▶ [Exercise goal]: Print the records below word for word, beginning with the first line and ending once the line containing "extends Python with" is printed.

▶ [Given information]:
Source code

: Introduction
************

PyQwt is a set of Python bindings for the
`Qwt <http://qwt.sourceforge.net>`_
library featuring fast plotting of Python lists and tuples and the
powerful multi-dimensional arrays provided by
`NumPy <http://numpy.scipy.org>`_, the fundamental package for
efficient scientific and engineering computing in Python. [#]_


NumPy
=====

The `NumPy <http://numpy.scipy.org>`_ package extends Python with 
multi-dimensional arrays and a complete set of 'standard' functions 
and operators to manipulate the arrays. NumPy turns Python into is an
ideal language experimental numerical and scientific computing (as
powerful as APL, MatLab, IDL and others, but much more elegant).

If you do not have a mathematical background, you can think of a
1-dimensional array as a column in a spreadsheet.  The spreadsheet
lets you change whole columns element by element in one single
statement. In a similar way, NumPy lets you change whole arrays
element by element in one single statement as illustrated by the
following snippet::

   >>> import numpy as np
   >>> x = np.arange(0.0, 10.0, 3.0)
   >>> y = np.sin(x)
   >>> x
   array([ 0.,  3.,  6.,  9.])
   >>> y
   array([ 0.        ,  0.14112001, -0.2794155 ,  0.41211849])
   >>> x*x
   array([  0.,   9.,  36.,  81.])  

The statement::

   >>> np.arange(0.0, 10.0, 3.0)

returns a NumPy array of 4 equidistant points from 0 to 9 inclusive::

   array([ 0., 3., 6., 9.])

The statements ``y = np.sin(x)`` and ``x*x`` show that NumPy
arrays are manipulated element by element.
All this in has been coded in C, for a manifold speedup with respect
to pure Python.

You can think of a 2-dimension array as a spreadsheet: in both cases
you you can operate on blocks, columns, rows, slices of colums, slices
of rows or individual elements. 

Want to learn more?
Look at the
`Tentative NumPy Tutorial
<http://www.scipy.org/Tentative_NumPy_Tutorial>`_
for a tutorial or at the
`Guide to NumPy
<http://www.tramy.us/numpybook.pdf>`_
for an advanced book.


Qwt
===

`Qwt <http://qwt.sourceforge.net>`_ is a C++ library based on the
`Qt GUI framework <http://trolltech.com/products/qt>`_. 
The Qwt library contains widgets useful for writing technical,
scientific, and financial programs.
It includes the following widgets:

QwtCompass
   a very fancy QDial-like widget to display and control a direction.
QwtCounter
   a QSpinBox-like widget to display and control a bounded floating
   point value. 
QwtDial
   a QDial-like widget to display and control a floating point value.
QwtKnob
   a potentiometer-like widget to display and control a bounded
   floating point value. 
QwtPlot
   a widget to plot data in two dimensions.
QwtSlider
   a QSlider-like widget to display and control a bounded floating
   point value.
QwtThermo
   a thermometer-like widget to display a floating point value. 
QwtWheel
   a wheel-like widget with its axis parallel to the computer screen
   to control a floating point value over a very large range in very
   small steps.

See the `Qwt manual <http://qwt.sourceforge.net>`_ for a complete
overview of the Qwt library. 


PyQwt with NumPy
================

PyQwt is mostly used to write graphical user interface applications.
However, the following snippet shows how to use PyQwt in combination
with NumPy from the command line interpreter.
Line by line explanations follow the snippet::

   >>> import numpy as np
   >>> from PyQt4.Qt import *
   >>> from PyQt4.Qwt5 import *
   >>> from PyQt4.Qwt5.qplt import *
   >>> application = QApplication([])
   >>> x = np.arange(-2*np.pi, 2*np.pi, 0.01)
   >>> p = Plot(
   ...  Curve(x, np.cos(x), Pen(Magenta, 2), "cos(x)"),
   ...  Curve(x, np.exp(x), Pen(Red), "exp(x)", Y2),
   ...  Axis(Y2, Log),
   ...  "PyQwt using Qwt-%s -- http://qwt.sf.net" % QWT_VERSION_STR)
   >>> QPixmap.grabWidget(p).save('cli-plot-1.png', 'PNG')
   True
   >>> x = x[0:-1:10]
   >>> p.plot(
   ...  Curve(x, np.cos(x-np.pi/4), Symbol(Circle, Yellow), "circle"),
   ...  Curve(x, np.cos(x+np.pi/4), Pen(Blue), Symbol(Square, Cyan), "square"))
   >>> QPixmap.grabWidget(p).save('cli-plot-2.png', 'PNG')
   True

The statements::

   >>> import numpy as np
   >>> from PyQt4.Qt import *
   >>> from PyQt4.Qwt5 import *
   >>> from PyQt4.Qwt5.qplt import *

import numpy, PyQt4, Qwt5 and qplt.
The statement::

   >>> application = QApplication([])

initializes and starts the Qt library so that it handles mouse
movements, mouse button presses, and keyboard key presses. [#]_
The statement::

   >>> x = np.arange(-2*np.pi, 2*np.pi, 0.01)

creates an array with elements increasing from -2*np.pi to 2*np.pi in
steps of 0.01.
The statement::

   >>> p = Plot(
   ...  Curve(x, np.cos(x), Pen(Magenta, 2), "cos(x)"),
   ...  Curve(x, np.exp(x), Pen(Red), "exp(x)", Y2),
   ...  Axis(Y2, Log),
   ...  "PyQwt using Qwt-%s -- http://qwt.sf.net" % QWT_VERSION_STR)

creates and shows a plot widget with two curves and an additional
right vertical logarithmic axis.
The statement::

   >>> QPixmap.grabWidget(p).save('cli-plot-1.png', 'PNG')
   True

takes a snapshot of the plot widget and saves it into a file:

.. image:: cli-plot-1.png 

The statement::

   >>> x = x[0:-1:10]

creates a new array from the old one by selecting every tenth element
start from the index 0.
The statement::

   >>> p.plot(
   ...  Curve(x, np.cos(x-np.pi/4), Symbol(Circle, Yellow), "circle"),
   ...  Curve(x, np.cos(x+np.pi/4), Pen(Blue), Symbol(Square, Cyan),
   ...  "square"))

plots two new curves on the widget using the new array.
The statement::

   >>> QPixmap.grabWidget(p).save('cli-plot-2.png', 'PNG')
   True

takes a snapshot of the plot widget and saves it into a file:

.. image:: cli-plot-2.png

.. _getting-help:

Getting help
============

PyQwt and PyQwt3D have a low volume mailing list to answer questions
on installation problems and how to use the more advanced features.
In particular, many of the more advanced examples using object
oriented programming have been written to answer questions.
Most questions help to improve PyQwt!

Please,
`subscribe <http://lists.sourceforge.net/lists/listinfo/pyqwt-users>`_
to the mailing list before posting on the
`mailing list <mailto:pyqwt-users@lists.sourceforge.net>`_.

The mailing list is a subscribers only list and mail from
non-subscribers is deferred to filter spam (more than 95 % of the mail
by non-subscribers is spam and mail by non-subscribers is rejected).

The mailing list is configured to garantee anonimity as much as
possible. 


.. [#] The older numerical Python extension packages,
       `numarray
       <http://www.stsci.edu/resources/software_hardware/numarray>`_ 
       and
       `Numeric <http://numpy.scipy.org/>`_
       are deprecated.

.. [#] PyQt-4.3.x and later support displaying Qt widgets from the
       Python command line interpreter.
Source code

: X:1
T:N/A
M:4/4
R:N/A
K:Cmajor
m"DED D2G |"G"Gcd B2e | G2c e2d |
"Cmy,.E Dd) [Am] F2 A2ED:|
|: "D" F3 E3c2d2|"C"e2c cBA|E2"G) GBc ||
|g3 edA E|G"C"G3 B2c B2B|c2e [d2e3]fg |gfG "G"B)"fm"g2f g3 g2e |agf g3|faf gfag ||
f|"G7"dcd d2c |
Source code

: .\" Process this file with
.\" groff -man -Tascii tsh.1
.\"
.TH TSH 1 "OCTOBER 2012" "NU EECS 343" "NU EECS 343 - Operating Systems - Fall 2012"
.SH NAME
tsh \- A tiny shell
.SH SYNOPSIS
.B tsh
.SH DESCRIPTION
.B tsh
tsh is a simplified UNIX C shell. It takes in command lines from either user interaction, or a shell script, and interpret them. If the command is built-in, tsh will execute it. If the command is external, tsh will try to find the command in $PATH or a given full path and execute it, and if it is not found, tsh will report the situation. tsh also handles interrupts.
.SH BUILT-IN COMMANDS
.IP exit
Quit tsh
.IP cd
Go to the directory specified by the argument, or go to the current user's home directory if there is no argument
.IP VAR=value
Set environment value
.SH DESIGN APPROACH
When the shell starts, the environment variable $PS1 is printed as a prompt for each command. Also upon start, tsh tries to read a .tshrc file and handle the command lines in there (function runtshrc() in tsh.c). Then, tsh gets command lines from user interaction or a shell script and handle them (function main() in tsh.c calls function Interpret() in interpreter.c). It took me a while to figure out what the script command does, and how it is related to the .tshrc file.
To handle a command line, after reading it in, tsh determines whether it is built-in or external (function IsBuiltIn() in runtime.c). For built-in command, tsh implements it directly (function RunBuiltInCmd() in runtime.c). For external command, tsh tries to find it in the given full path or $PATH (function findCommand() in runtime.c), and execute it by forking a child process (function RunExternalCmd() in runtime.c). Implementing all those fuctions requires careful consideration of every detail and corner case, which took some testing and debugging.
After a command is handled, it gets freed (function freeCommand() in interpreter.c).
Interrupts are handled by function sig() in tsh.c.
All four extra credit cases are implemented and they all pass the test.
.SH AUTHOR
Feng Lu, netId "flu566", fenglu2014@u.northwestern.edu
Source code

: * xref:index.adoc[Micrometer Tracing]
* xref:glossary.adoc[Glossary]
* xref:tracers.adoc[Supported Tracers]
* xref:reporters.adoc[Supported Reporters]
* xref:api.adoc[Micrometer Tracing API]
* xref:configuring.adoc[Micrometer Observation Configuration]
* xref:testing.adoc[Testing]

▶ [Solution to this exercise]:
Source code

: Introduction
************

PyQwt is a set of Python bindings for the
`Qwt <http://qwt.sourceforge.net>`_
library featuring fast plotting of Python lists and tuples and the
powerful multi-dimensional arrays provided by
`NumPy <http://numpy.scipy.org>`_, the fundamental package for
efficient scientific and engineering computing in Python. [#]_


NumPy
=====

The `NumPy <http://numpy.scipy.org>`_ package extends Python with 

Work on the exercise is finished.